Using polymerase chain reaction (PCR) and DNA quantification of a chromosome 21 locus and a reference locus in amniocyte cultures obtained from trisomy 21 and euploid fetuses, Zimmermann et al (2002 Clin Chem 48, 362-363) were able to distinguish the two groups of fetuses based on the 1.5-fold increase in chromosome 21 DNA sequences in the former. Since a 2-fold difference in DNA template concentration constitutes a difference of only one threshold cycle (Ct), the discrimination of a 1.5-fold difference has been the limit of conventional real-time PCR. To achieve finer degrees of quantitative discrimination, alternative strategies are needed.

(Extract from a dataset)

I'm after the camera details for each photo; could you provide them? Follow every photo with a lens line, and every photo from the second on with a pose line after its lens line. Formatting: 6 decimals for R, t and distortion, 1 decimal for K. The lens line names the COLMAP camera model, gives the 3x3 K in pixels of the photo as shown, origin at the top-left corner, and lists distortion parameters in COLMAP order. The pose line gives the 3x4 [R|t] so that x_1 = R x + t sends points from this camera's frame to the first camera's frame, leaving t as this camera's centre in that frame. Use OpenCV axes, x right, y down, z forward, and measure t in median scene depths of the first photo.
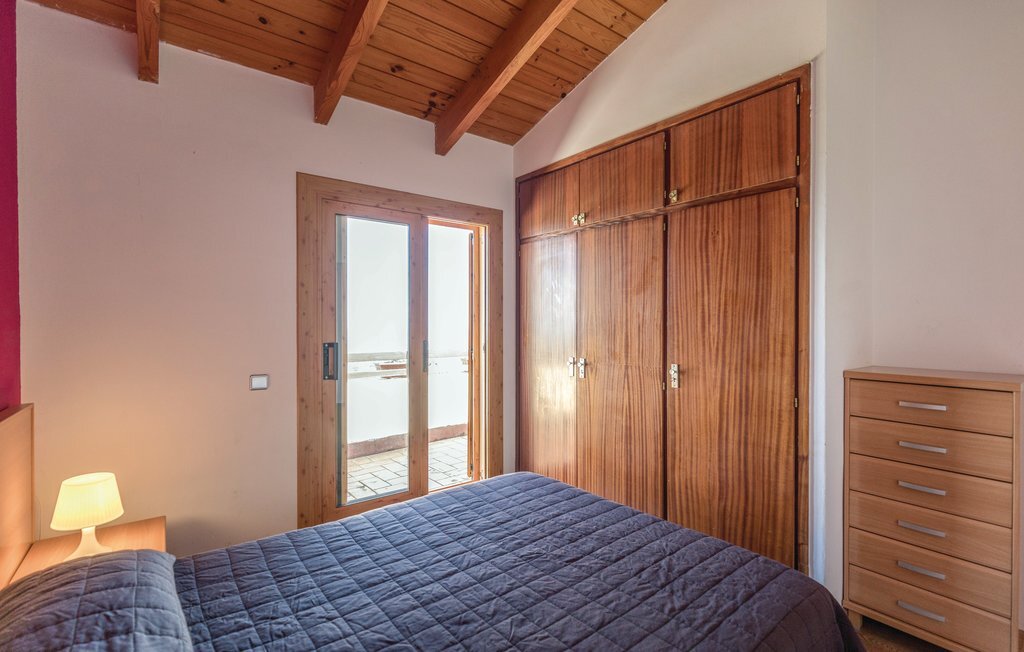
lens RADIAL K [[470.7, 0, 519.4], [0, 470.7, 327.5], [0, 0, 1]] dist [0.003840, -0.000400]
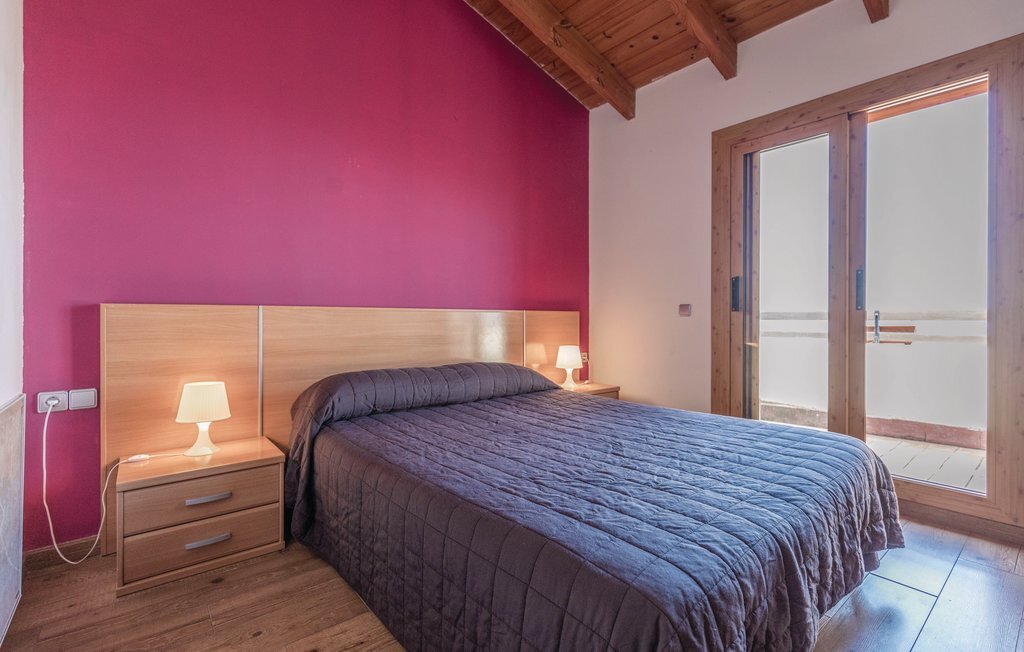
lens RADIAL K [[470.7, 0, 518.9], [0, 470.7, 320.2], [0, 0, 1]] dist [0.003840, -0.000400]
pose [[0.025696, 0.001216, -0.999669, 0.749828], [-0.014819, 0.999890, 0.000836, 0.156909], [0.999560, 0.014792, 0.025711, 0.543315]]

Digital PCR has been developed for the detection of allelic ratio skewing in nucleic acid samples (Chang, H W et al. 2002 J Natl Cancer Inst 94, 1697-1703). Digital PCR is an amplification based nucleic acid analysis technique which requires the distribution of a specimen containing nucleic acids into a multitude of discrete samples where each sample containing on average not more than about one target sequence per sample. Specific nucleic acid targets are amplified with sequence-specific primers to generate specific amplicons by digital PCR. The nucleic acid loci to be targeted and the species of or panel of sequence-specific primers to be included in the reactions are determined or selected prior to nucleic acid analysis.
Clinically, it has been shown to be useful for the detection of loss of heterozygosity (LOH) in tumor DNA samples (Zhou, W. et al. 2002 Lancet 359, 219-225). For the analysis of digital PCR results, sequential probability ratio testing (SPRT) has been adopted by previous studies to classify the experimental results as being suggestive of the presence of LOH in a sample or not (El Karoui at al. 2006 Stat Med 25, 3124-3133).

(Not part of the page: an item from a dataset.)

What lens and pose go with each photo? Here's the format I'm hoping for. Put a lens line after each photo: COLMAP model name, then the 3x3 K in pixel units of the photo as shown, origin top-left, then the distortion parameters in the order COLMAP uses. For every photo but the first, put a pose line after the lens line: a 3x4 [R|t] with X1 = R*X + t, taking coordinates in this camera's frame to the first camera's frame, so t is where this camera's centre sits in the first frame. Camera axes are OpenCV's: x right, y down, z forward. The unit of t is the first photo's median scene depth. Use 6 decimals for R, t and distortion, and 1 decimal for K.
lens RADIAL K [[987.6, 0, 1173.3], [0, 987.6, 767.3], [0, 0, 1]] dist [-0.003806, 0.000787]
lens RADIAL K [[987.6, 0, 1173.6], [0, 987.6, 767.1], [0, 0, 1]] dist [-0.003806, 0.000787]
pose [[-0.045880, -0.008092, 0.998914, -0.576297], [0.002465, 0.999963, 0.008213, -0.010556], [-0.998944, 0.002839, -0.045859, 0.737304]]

In methods used in the previous studies, the amount of data collected from the digital PCR is quite low. Thus, the accuracy can be compromised due to the small number of data points and typical statistical fluctuations. The diagnosis of cancer using PCR also suffers from similar drawbacks.
It is therefore desirable that noninvasive tests have high sensitivity and specificity to minimize false negatives and false positives, respectively. However, tumor DNA can be present in low absolute concentration and represent a minor portion of all DNA sequences in plasma and serum. It is therefore also desirable to have methods that allow the noninvasive detection of deletions or amplifications by maximizing the amount of genetic information that could be inferred from the limited amount of tumor nucleic acids which exist as a minor population in a biological sample containing normal background nucleic acids.